I was just entering college at about the time that Intel introduced the first commercial microprocessor, the 4004, and my first year as a working engineer saw the processor clock rate jump to a stunning 1 MHz. Before the microprocessor’s arrival, control of complex systems had required the design of inflexible ladder logic and state machines using transistors and simple logic gates. With the 4004, however, developers could create hardware designs that could be configured and repurposed simply by changing the contents of a memory device. Suddenly, hardware design simplified and system design speeded up even as faster, more complex behaviors became practical to implement. Replacing dedicated logic with software code became the central approach to embedded system design, and developers slow to catch the wave found themselves becoming sidelined into niche applications.

AI has the potential to do the same thing to today’s embedded system designers. System operations have become so demanding and their behaviors so complex that ease of programming a processor has become more important than its performance characteristics. And demand for complex system behaviors has continued to increase, threatening to outstrip developers’ abilities to implement reliable code to meet the requirements.

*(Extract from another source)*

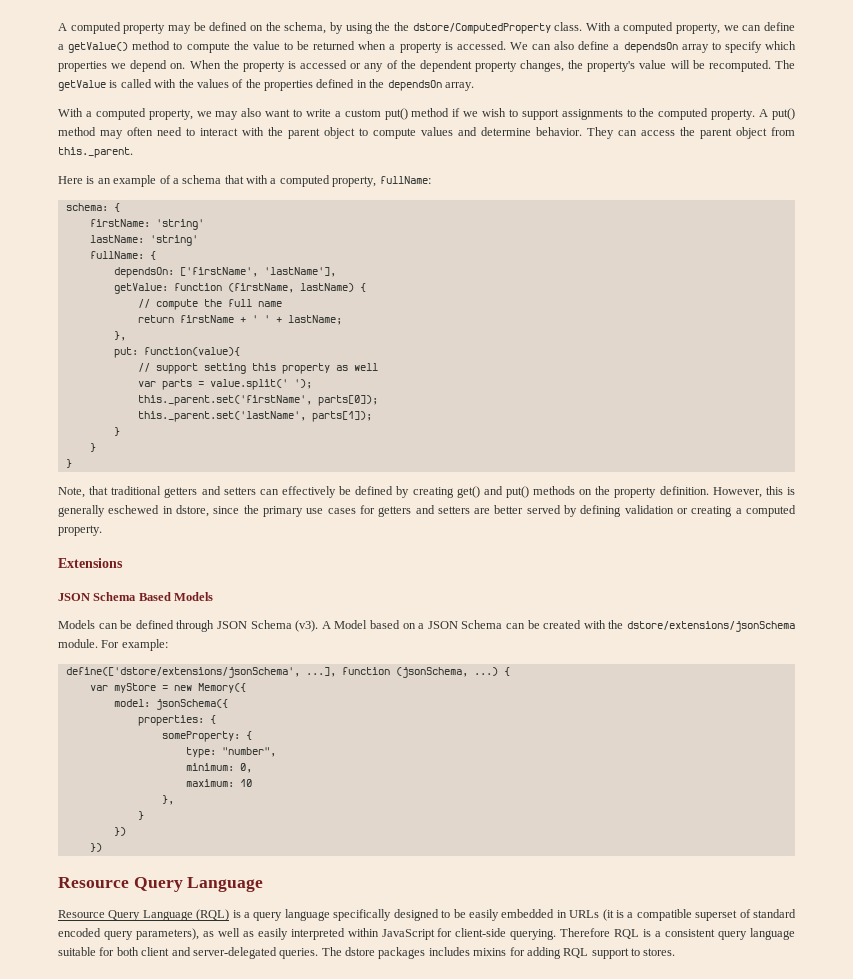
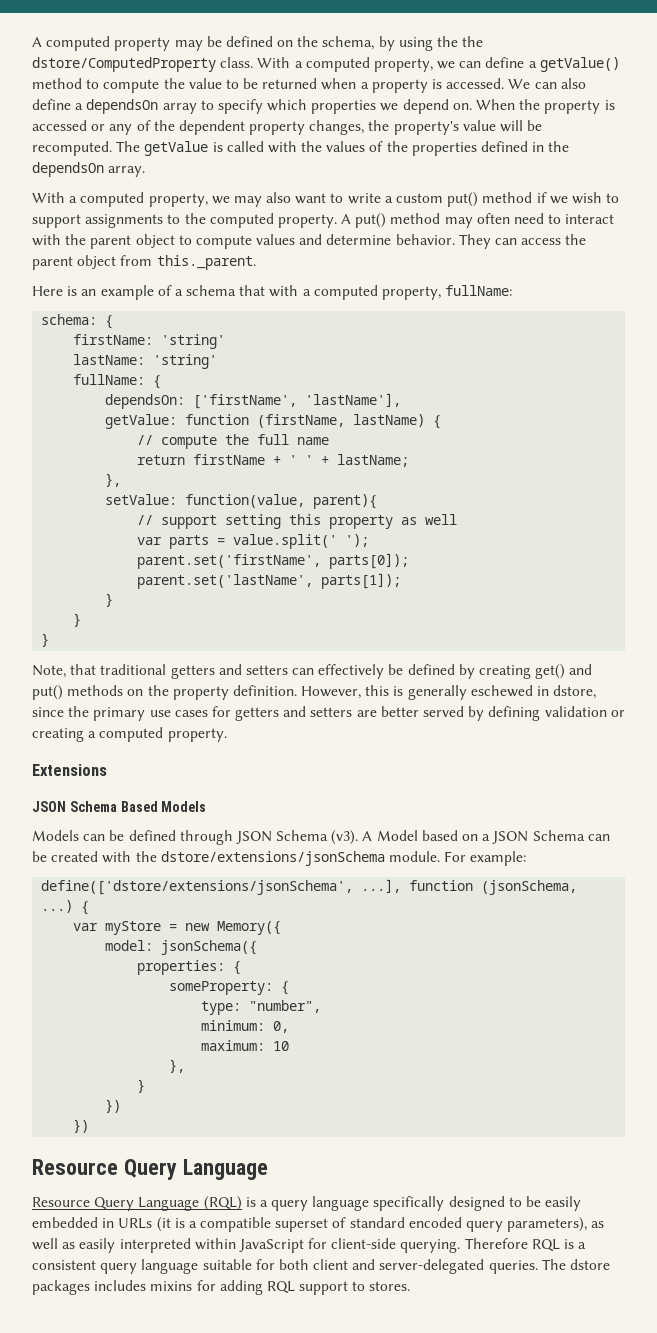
[113,347,240,358] put: function(value){ -> [105,494,378,509] setValue: function(value, parent){
[137,395,312,406] this._parent.set('firstName', -> [137,554,322,569] parent.set('firstName',
[137,411,306,422] this._parent.set('lastName', -> [137,574,314,589] parent.set('lastName',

This is where AI is stepping in. Rather than try to figure out an algorithm that implements a desired task, a developer can use AI to “teach” the embedded system its task. Writing code that would allow a camera system to reliably detect all and only the human faces in its field of view is a daunting and error-prone task if working with traditional embedded programming techniques. With an AI system, however, stunning results can be achieved rapidly by training a hosted AI to do the task, then implementing the resulting neural net on an AI-enhanced processor.

This leaves traditional embedded developers with the same kind of choice that the logic designers of the mid-’70s faced: Learn the new approach or risk being left on the sidelines.

Happily, there are some differences in this situation. Developers need not become AI experts to apply AI to their design tasks, just as they do not have to know how to write machine code to program the microprocessor. Developers simply must know how to work the AI tools and learn when to apply which approach to address their design goals.

Still, that will require developers to acquire new skills and develop a new way of thinking. They will need to learn about topics such as convolutional neural networks, machine learning, methods for training AI, and how to partition system behavior into AI and algorithmic domains. They will also need to know how to test, debug, and validate system behavior when its key operating characteristics are derived, not defined, and its intermediate operations are hidden so that the system is not amenable to traditional software analysis.

AI systems work by setting weights for neural networks to achieve a desired result and may contain hidden layers. Both attributes make them difficult to analyze and debug using traditional methods.

Furthermore, the situation will continue to compound. For now, embedded AI is mostly going to be implementations of relatively fixed networks defined during an earlier training stage. But as edge processing of AI continues increasing in performance and dropping in cost, future embedded AI systems will increasingly be designed to be self-training. So embedded developers will be building systems that start out relatively simple and undifferentiated but will evolve along paths unique to their specific installation over time while still needing maintenance, debugging, and upgrades from the parent company.

AI will trigger a wholesale shift in the way that embedded systems get designed, and developers should begin preparing now. The shift won’t happen overnight, and it will not affect all embedded systems the same way, so there will be time for the industry to adapt. But the shift seems inexorable and likely to affect nearly every application space over the long haul, just as the move from logic design to processor programming did over the last 40 years. Those who want their designs to always reflect the state of the art, then, need to start learning how to embed AI.